[START OF Page text]

November 27, 2022

Volume XII, Number 331


What You Need to Know About the New Rules of Federal Court Practice

Important changes to the Federal Rules of Civil Procedure will take effect on December 1, 2015. From that date on, if you serve a federal complaint (or are served one), you will need to know the new rules or you could risk incurring greater litigation costs, if not also prejudicing your litigation position.

Many of the rules changes arise out of dissatisfaction with the increasing costs and complexities of federal discovery—especially identification, preservation and production of relevant emails and electronic data. Other changes are designed to force parties and the courts themselves to speed up the early phases of litigation. The proposed amendments reflect three overlapping themes: (1) proportionality in discovery; (2) active judicial case management; and (3) cooperation among litigants. The amendments likely to have the greatest impact and which reflect the most significant departure from current practice are addressed below.

Scope of Discovery – Rule 26

The amendments restore proportionality factors to their original place in defining the scope of discovery. The well-known but often-disputed standard of whether requested discovery is "reasonably calculated to lead to the discovery of admissible evidence" will no longer govern because its breadth has now all but swallowed other discovery limitations set forth in the rules. Instead, amended Rule 26(b)(1) will now state (language that is underlined represents the newly adopted language):

Scope in General. Unless otherwise limited by court order, the scope of discovery is as follows: Parties may obtain discovery regarding any nonprivileged matter that is relevant to any party's claim or defense and proportional to the needs of the case, considering the importance of the issues at stake in the action, the amount in controversy, the parties' relative access to relevant information, the parties' resources, the importance of the discovery in resolving the issues, and whether the burden or expense of the proposed discovery outweighs its likely benefit. Information within this scope of discovery need not be admissible in evidence to be discoverable.

The amended rule is significantly different from the prior version of Rule 26(b), under which a party which argued that proposed discovery "outweighs its likely benefit" had to bring a motion to limit the scope of production. In contrast, under the amended rule, the parties are required to consider proportionality factors in making discovery requests, responses or objections at the earliest stages of a lawsuit. In addition, the change is not "intended to permit the opposing party to refuse discovery simply by making a boilerplate objection that it is not proportional." Instead, the parties and the court must consider the proportionality of discovery in resolving discovery disputes.

Allocation of Discovery-Related Expenses – Rule 26

Amended Rule 26(c)(1)(B) gives courts authority to issue orders "specifying terms, including time and place or the allocation of expenses, for the disclosure or discovery." This enables courts to shift expenses to protect a party from undue burden or expense in responding to discovery. Although the Advisory Committee cautions that cost-shifting is not intended to become a common practice, these changes may likely deter overly-aggressive discovery requests, the costs of which cannot be justified.

[END OF Page text]
[START OF Stored data]

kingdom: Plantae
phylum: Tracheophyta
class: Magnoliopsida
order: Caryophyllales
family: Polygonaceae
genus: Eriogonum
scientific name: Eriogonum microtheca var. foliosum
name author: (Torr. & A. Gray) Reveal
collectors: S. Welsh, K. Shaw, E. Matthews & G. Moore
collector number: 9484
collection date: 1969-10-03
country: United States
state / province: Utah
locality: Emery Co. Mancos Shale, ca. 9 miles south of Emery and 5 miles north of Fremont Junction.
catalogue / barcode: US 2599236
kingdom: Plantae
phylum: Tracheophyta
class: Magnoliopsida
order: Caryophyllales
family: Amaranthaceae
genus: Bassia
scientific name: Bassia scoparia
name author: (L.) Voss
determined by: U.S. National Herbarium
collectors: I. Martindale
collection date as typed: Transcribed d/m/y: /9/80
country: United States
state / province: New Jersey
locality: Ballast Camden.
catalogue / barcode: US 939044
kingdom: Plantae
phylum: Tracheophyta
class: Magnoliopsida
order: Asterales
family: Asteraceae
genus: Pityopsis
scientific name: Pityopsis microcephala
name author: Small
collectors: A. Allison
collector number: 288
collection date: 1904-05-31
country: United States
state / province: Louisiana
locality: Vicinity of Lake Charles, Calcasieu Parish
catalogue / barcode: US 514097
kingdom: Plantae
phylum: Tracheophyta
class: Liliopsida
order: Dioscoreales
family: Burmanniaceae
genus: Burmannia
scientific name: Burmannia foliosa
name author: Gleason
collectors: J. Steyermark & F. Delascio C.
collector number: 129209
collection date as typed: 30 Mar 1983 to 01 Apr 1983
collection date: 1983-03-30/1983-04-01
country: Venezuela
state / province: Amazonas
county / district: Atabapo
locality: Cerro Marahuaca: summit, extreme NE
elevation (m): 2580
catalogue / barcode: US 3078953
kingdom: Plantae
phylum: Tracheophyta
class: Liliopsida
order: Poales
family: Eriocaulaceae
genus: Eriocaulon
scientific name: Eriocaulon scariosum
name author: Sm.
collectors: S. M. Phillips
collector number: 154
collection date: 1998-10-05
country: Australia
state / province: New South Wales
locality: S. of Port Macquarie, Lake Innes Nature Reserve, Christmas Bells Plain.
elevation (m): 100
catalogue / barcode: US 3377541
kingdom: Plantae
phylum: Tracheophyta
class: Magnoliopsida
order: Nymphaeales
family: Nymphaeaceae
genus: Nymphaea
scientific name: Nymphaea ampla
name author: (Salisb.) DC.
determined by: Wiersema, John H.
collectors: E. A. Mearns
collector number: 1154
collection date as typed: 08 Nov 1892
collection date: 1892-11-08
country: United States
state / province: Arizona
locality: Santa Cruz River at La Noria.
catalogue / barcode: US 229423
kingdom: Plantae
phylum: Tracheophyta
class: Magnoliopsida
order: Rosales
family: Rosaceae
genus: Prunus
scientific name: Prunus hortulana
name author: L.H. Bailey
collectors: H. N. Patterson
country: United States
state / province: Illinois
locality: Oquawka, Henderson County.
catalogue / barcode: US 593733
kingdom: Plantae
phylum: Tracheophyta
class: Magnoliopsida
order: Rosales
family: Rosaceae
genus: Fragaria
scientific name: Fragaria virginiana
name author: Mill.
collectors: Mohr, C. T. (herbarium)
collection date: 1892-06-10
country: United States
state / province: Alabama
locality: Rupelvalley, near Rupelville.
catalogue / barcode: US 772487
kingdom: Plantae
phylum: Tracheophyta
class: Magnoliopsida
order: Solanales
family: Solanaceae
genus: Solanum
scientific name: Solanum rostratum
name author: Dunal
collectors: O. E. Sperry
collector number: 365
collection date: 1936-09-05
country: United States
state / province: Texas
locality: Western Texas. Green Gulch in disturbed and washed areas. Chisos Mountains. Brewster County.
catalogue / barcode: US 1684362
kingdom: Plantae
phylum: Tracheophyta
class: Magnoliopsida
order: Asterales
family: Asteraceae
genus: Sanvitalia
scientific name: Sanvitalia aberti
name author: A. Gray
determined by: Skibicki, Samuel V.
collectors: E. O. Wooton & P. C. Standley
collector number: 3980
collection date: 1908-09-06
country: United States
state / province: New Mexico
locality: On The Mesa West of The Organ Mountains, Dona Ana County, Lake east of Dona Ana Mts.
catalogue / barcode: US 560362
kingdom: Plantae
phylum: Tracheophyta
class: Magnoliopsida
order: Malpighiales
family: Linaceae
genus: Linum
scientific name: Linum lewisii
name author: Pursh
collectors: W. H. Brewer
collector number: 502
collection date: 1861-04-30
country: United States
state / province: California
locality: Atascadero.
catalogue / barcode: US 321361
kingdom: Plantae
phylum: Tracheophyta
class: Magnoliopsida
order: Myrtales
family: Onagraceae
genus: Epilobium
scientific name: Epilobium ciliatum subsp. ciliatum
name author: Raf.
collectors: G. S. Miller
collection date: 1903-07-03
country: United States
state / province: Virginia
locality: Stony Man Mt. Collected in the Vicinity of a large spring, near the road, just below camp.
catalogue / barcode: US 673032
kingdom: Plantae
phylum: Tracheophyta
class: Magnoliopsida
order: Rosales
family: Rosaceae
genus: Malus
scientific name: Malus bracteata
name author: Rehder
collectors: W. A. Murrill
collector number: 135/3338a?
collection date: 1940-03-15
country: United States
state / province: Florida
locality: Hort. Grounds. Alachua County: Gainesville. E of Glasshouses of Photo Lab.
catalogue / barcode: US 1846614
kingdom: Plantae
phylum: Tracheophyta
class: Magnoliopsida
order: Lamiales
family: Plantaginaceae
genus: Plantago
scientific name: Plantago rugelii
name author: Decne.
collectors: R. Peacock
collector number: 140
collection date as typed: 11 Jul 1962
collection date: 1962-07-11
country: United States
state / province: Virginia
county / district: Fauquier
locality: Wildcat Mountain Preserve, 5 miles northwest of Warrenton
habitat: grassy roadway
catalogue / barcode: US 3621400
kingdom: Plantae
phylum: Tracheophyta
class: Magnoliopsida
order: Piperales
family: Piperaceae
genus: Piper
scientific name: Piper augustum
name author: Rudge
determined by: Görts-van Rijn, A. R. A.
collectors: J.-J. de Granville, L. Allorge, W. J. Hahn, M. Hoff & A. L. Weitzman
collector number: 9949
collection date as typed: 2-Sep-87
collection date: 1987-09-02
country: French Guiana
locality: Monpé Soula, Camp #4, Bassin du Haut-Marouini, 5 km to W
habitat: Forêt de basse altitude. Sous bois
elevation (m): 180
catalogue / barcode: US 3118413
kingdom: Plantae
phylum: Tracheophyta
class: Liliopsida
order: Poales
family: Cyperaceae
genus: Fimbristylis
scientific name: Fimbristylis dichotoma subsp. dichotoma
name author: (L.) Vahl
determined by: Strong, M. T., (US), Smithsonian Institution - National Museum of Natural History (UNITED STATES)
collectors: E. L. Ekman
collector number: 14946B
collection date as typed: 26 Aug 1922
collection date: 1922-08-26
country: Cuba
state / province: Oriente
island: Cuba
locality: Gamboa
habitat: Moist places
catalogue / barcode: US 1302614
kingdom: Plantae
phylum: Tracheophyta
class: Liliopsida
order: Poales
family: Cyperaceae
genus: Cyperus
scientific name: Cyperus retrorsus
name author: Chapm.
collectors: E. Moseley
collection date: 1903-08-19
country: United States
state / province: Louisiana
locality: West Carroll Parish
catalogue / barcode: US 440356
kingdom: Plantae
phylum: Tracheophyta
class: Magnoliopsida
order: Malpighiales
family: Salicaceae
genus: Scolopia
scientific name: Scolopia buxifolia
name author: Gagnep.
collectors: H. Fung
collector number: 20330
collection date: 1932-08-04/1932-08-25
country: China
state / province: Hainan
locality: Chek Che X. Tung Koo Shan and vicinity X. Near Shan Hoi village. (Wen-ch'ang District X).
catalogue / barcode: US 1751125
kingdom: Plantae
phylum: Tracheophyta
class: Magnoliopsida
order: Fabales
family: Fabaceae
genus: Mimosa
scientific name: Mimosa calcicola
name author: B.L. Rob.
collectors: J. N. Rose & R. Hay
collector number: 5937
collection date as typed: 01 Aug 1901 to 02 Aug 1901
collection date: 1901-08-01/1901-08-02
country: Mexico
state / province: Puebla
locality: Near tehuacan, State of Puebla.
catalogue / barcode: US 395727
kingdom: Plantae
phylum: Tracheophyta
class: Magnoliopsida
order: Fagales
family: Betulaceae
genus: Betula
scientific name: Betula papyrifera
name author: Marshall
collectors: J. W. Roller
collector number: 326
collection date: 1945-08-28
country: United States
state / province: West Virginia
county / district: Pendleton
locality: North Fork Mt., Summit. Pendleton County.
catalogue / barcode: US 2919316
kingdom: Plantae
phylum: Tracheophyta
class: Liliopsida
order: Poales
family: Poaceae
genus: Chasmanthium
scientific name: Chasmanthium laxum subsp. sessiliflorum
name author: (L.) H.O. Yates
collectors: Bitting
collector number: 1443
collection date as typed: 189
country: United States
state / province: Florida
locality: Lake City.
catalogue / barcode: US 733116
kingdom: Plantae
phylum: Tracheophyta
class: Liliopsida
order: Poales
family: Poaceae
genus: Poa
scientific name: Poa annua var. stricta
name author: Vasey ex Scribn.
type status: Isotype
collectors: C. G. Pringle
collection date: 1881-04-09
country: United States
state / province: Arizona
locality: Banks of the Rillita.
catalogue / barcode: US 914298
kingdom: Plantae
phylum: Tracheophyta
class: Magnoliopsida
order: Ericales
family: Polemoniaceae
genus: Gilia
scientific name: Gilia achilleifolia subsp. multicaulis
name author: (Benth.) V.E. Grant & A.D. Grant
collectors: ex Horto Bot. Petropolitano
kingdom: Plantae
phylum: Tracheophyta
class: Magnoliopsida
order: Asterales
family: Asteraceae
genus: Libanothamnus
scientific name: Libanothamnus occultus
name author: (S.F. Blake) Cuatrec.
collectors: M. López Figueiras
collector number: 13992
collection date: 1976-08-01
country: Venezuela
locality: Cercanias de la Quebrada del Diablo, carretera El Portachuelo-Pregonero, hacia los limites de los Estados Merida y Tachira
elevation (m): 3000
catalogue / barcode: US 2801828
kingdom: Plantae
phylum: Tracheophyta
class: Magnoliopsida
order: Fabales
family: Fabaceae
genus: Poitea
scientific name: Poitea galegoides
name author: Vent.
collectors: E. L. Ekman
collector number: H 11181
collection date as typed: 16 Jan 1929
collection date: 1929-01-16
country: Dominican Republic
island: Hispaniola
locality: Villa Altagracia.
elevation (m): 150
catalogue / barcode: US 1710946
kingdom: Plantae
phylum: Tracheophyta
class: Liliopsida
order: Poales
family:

[END OF Stored data]

Task brief: Repeat, word for word, the passage of the article on the new federal court rules that begins with the words "Scope in General." and ends with "to be discoverable.".

Solution for this exercise:
Scope in General. Unless otherwise limited by court order, the scope of discovery is as follows: Parties may obtain discovery regarding any nonprivileged matter that is relevant to any party's claim or defense and proportional to the needs of the case, considering the importance of the issues at stake in the action, the amount in controversy, the parties' relative access to relevant information, the parties' resources, the importance of the discovery in resolving the issues, and whether the burden or expense of the proposed discovery outweighs its likely benefit. Information within this scope of discovery need not be admissible in evidence to be discoverable.